» **EXTRACTED TEXT**:
►
15 Tips to stay creatively inspired

How do you, as a creative, stay creatively inspired?  

If you are like me, then you have most likely experienced a time in your career where you are feeling tired, uninspired, or are facing a creative block. Maybe you are burnt out from overwork and you are no longer as passionate about what you are creating as you were in the beginning. Perhaps you are feeling paralyzed by comparison, thinking that everyone else has wonderful ideas and that it is holding you back from coming up with something unique.  Or it could be you are just plain bored with the same old same old.

Whatever the reason, I think that it is safe to say that most of us as creatives can relate to one or more of these feelings.

These tips are nothing new - and probably nothing that you have not heard before from someone else, but perhaps a little reminder is a good thing.  So here are 15 ideas to spark creativity and help you find inspiration in a new way.


You may have read my last post about my favorite new podcast, The Creative Well, and noticed that episode No.2 was called “How to Stay Sharp and Inspired”.  I had actually had this post outlined before the episode aired and after listening, I felt that there was enough difference in what Katie shared and this list that it was worth sharing!

She talks more about how to actually put creative inspiration into your life on a daily, weekly, and monthly/seasonal basis as well as about the science of creativity, so definitely listen to what Katie has to share!
◄
» **DATASET ENTRIES**:
►
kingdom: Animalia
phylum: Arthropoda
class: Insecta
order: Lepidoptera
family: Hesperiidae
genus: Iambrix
◄
» **REQUESTS**:
1. Reproduce the passage of the creative inspiration text between "Whatever the reason, I" and "was worth sharing!", inclusive.
2. In the text on staying creatively inspired, what is the title of episode No.2 of The Creative Well?
You won't need the records for anything here.

» **ANSWERS BELOW**:
1.
Whatever the reason, I think that it is safe to say that most of us as creatives can relate to one or more of these feelings.

These tips are nothing new - and probably nothing that you have not heard before from someone else, but perhaps a little reminder is a good thing.  So here are 15 ideas to spark creativity and help you find inspiration in a new way.


You may have read my last post about my favorite new podcast, The Creative Well, and noticed that episode No.2 was called “How to Stay Sharp and Inspired”.  I had actually had this post outlined before the episode aired and after listening, I felt that there was enough difference in what Katie shared and this list that it was worth sharing!

2. "How to Stay Sharp and Inspired"